HOW COME? Why water drops cling to glass
Why is it so hard to shake the last drops of water out of a glass? asks a reader.Pour a glass of water into the sink, and the water streams effortlessly out, emptying the glass. Oops, wait: Some of the water isn't cooperating. Tiny drops cling to the sides and bottom, stubbornly refusing to accompany their water molecule friends down the drain.
Have some water droplets figured out how to outsmart gravity? Actually, it's a kind of electrical attraction.
Water molecules in liquid form slide past each other, rather like people moving in a crowd. That's what makes liquids shape-shifters, able to flow into nooks and crannies of a container. By contrast, in solid ice, water molecules sit frozen in a crystal lattice, vibrating in place.
But while molecules move more freely in liquid form, they are still electrically attracted to each other. Why? Each H2O molecule is shaped rather like a triangle, with one oxygen atom at the top and two hydrogen atoms at the base. Since the oxygen atom is bigger, it has more (positively charged) protons in its nucleus. And since opposites attract, it draws (negative) electrons from the hydrogen atoms toward itself. Result: The oxygen end of a water molecule has a slight negative charge; the hydrogen end is weakly positive.

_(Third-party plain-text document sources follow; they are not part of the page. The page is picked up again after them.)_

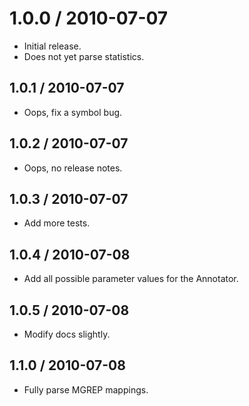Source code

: # 1.0.0 / 2010-07-07

* Initial release.
* Does not yet parse statistics.

## 1.0.1 / 2010-07-07

* Oops, fix a symbol bug.

## 1.0.2 / 2010-07-07

* Oops, no release notes.
	
## 1.0.3 / 2010-07-07

* Add more tests.

## 1.0.4 / 2010-07-08

* Add all possible parameter values for the Annotator.

## 1.0.5 / 2010-07-08

* Modify docs slightly.

## 1.1.0 / 2010-07-08

* Fully parse MGREP mappings.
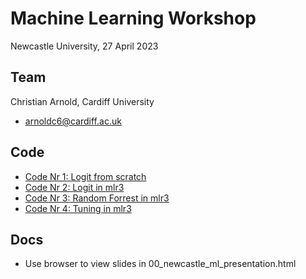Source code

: Machine Learning Workshop
====================================
Newcastle University, 27 April 2023

## Team 
Christian Arnold, Cardiff University 
* <arnoldc6@cardiff.ac.uk>

## Code 
* [Code Nr 1: Logit from scratch](https://colab.research.google.com/drive/18XddBz21Wh3NqhJbP6_PJysz1kpQRP2y?usp=sharing)
* [Code Nr 2: Logit in mlr3](https://drive.google.com/file/d/1s-sHQ260BLSu2noFBeb21dn_J0t12HBl/view?usp=sharing)
* [Code Nr 3: Random Forrest in mlr3](https://drive.google.com/file/d/1B5XXLUP4lDc9B2rzVm3PHHeM17uEb0Cs/view?usp=sharing)
* [Code Nr 4: Tuning in mlr3](https://drive.google.com/file/d/1Igb7boFhcFGMIxHMDPwKFOAdnhlibqWM/view?usp=sharing)

## Docs 
* Use browser to view slides in 00_newcastle_ml_presentation.html


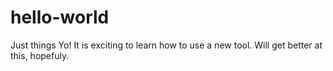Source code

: # hello-world
Just things
Yo! It is exciting to learn how to use a new tool. Will get better at this, hopefuly. 

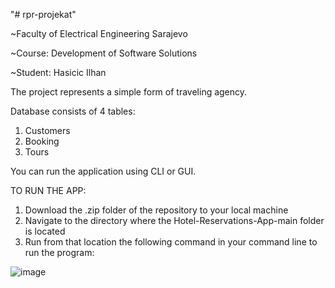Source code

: "# rpr-projekat" 

~Faculty of Electrical Engineering Sarajevo 

~Course: Development of Software Solutions

~Student: Hasicic Ilhan

The project represents a simple form of traveling agency.

Database consists of 4 tables: 
1) Customers
2) Booking
3) Tours

You can run the application using CLI or GUI.

TO RUN THE APP:
1. Download the .zip folder of the repository to your local machine
2. Navigate to the directory where the Hotel-Reservations-App-main folder is located
3. Run from that location the following command in your command line to run the program:


![image](https://user-images.githubusercontent.com/115994028/220637208-1da588f5-7780-4365-a8e5-878ec4a5d823.png)

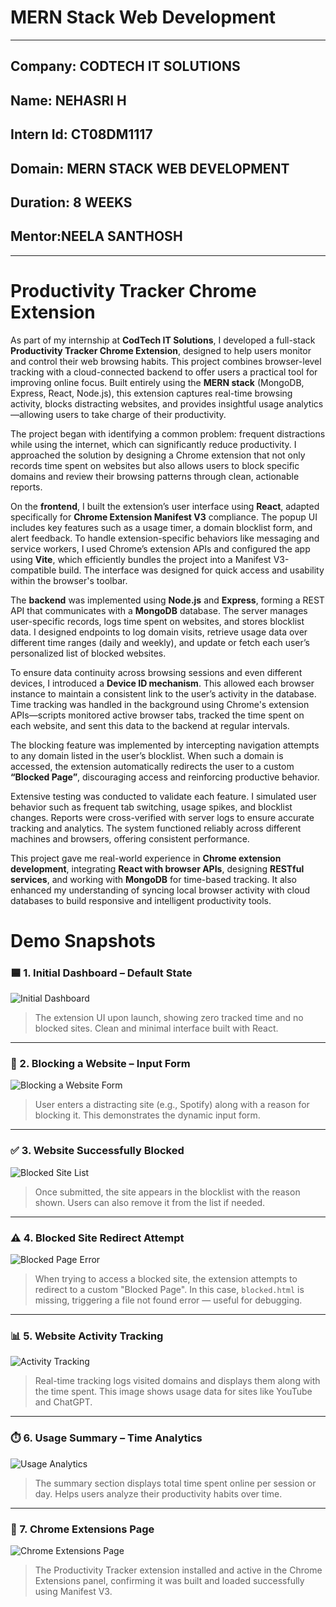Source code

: # MERN Stack Web Development  
______________________________________  
## Company: CODTECH IT SOLUTIONS
##  Name: NEHASRI H
##  Intern Id: CT08DM1117
##  Domain: MERN STACK WEB DEVELOPMENT
##  Duration: 8 WEEKS
##  Mentor:NEELA SANTHOSH

---

#  Productivity Tracker Chrome Extension

As part of my internship at **CodTech IT Solutions**, I developed a full-stack **Productivity Tracker Chrome Extension**, designed to help users monitor and control their web browsing habits. This project combines browser-level tracking with a cloud-connected backend to offer users a practical tool for improving online focus. Built entirely using the **MERN stack** (MongoDB, Express, React, Node.js), this extension captures real-time browsing activity, blocks distracting websites, and provides insightful usage analytics—allowing users to take charge of their productivity.

The project began with identifying a common problem: frequent distractions while using the internet, which can significantly reduce productivity. I approached the solution by designing a Chrome extension that not only records time spent on websites but also allows users to block specific domains and review their browsing patterns through clean, actionable reports.

On the **frontend**, I built the extension’s user interface using **React**, adapted specifically for **Chrome Extension Manifest V3** compliance. The popup UI includes key features such as a usage timer, a domain blocklist form, and alert feedback. To handle extension-specific behaviors like messaging and service workers, I used Chrome’s extension APIs and configured the app using **Vite**, which efficiently bundles the project into a Manifest V3-compatible build. The interface was designed for quick access and usability within the browser's toolbar.

The **backend** was implemented using **Node.js** and **Express**, forming a REST API that communicates with a **MongoDB** database. The server manages user-specific records, logs time spent on websites, and stores blocklist data. I designed endpoints to log domain visits, retrieve usage data over different time ranges (daily and weekly), and update or fetch each user’s personalized list of blocked websites.

To ensure data continuity across browsing sessions and even different devices, I introduced a **Device ID mechanism**. This allowed each browser instance to maintain a consistent link to the user’s activity in the database. Time tracking was handled in the background using Chrome's extension APIs—scripts monitored active browser tabs, tracked the time spent on each website, and sent this data to the backend at regular intervals.

The blocking feature was implemented by intercepting navigation attempts to any domain listed in the user’s blocklist. When such a domain is accessed, the extension automatically redirects the user to a custom **“Blocked Page”**, discouraging access and reinforcing productive behavior.

Extensive testing was conducted to validate each feature. I simulated user behavior such as frequent tab switching, usage spikes, and blocklist changes. Reports were cross-verified with server logs to ensure accurate tracking and analytics. The system functioned reliably across different machines and browsers, offering consistent performance.

This project gave me real-world experience in **Chrome extension development**, integrating **React with browser APIs**, designing **RESTful services**, and working with **MongoDB** for time-based tracking. It also enhanced my understanding of syncing local browser activity with cloud databases to build responsive and intelligent productivity tools.


# Demo Snapshots

### 🟦 1. Initial Dashboard – Default State
![Initial Dashboard](./screenshots/dashboard-initial.png)
> The extension UI upon launch, showing zero tracked time and no blocked sites. Clean and minimal interface built with React.

---

### 🚫 2. Blocking a Website – Input Form
![Blocking a Website Form](./screenshots/block-form.png)
> User enters a distracting site (e.g., Spotify) along with a reason for blocking it. This demonstrates the dynamic input form.

---

### ✅ 3. Website Successfully Blocked
![Blocked Site List](./screenshots/site-blocked-list.png)
> Once submitted, the site appears in the blocklist with the reason shown. Users can also remove it from the list if needed.

---

### ⚠️ 4. Blocked Site Redirect Attempt
![Blocked Page Error](./screenshots/blocked-page-error.png)
> When trying to access a blocked site, the extension attempts to redirect to a custom "Blocked Page". In this case, `blocked.html` is missing, triggering a file not found error — useful for debugging.

---

### 📊 5. Website Activity Tracking
![Activity Tracking](./screenshots/activity-report.png)
> Real-time tracking logs visited domains and displays them along with the time spent. This image shows usage data for sites like YouTube and ChatGPT.

---

### ⏱️ 6. Usage Summary – Time Analytics
![Usage Analytics](./screenshots/summary-time.png)
> The summary section displays total time spent online per session or day. Helps users analyze their productivity habits over time.

---

### 🧩 7. Chrome Extensions Page
![Chrome Extensions Page](./screenshots/extension-installed.png)
> The Productivity Tracker extension installed and active in the Chrome Extensions panel, confirming it was built and loaded successfully using Manifest V3.






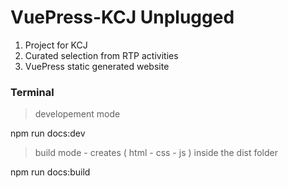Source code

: # VuePress-KCJ Unplugged

1. Project for KCJ
2. Curated selection from RTP activities
3. VuePress static generated website

### Terminal

> developement mode

npm run docs:dev

> build mode - creates ( html - css - js ) inside the dist folder

npm run docs:build

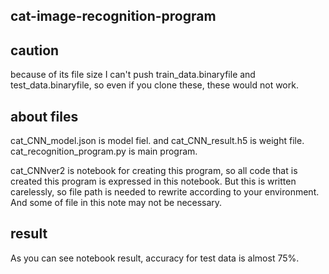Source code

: cat-image-recognition-program  
---  
## caution
because of its file size I can't push train_data.binaryfile and test_data.binaryfile, so even if you clone these, these would not work.  

## about files
cat_CNN_model.json is model fiel. 
and cat_CNN_result.h5 is weight file.
cat_recognition_program.py is main program.

cat_CNNver2 is notebook for creating this program, so all code that is created this program is expressed in this notebook.
But this is written carelessly, so file path is needed to rewrite according to your environment.
And some of file in this note may not be necessary.

## result  

As you can see notebook result, accuracy for test data is almost 75%. 
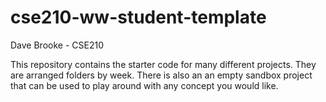 # cse210-ww-student-template


Dave Brooke - CSE210 

This repository contains the starter code for many different projects. They are arranged folders by week. There is also an an empty sandbox project that can be used to play around with any concept you would like.

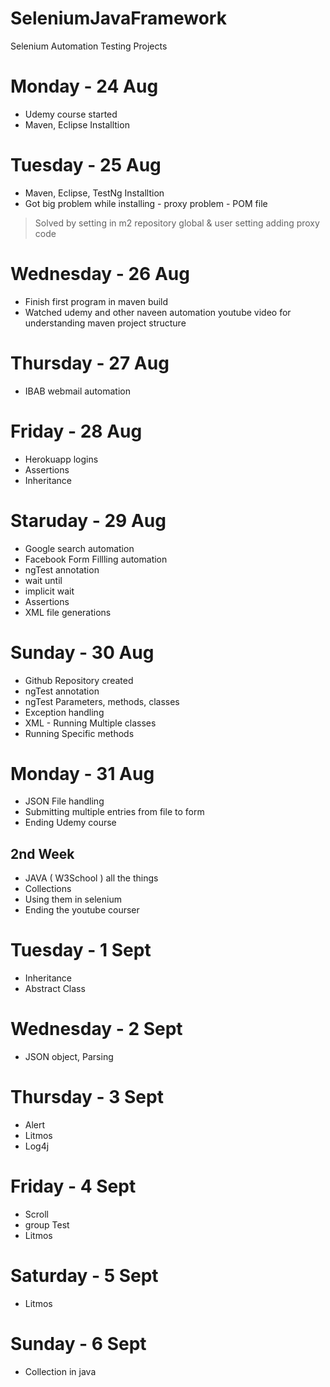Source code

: # SeleniumJavaFramework
Selenium Automation Testing Projects


# Monday - 24 Aug
- Udemy course started
- Maven, Eclipse Installtion

# Tuesday - 25 Aug
- Maven, Eclipse, TestNg Installtion
- Got big problem while installing - proxy problem - POM file
> Solved by setting in m2 repository global & user setting adding proxy code

# Wednesday - 26 Aug
- Finish first program in maven build
- Watched udemy and other naveen automation youtube video for understanding maven project structure

# Thursday - 27 Aug
- IBAB webmail automation

# Friday - 28 Aug
- Herokuapp logins
- Assertions
- Inheritance

# Staruday - 29 Aug
- Google search automation
- Facebook Form Fillling automation
- ngTest annotation
- wait until
- implicit wait
- Assertions
- XML file generations

# Sunday - 30 Aug
- Github Repository created
- ngTest annotation
- ngTest Parameters, methods, classes
- Exception handling
- XML - Running Multiple classes
- Running Specific methods

# Monday - 31 Aug
- JSON File handling
- Submitting multiple entries from file to form
- Ending Udemy course

## 2nd Week
- JAVA ( W3School ) all the things
- Collections
- Using them in selenium
- Ending the youtube courser

# Tuesday - 1 Sept
- Inheritance
- Abstract Class
# Wednesday - 2 Sept
- JSON object, Parsing

# Thursday - 3 Sept
- Alert
- Litmos
- Log4j

# Friday - 4 Sept
- Scroll
- group Test
- Litmos

# Saturday - 5 Sept
- Litmos

# Sunday - 6 Sept
- Collection in java

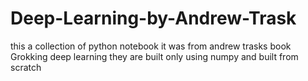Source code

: # Deep-Learning-by-Andrew-Trask
this a collection of python notebook it was from andrew trasks book Grokking deep learning
they are built only using numpy and built from scratch



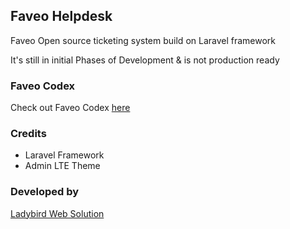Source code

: <h2>Faveo Helpdesk</h2>

Faveo Open source ticketing system build on Laravel framework

It's still in initial Phases of Development & is not production ready

<h3>Faveo Codex</h3>
Check out Faveo Codex <a href="http://www.demoladybird.com/kb" target="_blank">here</a>

<h3>Credits</h3>
<ul>
<li>Laravel Framework</li>
<li>Admin LTE Theme</li>
</ul>

<h3>Developed by</h3>
<a href="http://www.ladybirdweb.com" target="_blank">Ladybird Web Solution</a>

So even in a flowy liquid, water molecules form bonds: The hydrogen end of each molecule is attracted to the oxygen end of other H2O molecules. This "hydrogen bonding" holds water molecules together in a loose mass.
But at the liquid's surface, water molecules aren't all that attracted to gas molecules in the air above. Their attraction is "downward," to other water molecules filling the glass, and to fellow H2O molecules on the surface. This makes the surface, a patchwork of highly bonded molecules, resemble the thin skin of a balloon. (Such "surface tension" is why some lightweight insects can actually walk on water.)
Surface tension is also what pulls small parcels of water into rounded drops. Turn a glass of water upside down, and most of it pours right out. But smaller groupings of water molecules form drops on the glass' surface. What holds them in place? Water molecules, it turns out, are very attracted to molecules in glass.
Bigger drops fall out with a shake, gravity tugging them earthward. The smallest, lightest drops cling on, their own surface molecules and the glass' locked in an electrical embrace. In fact, water is so fond of glass that rather than converging into drops, it can spread out, wetting the glass. Try to shake it out, and it may race around the rim of the glass, holding on tight.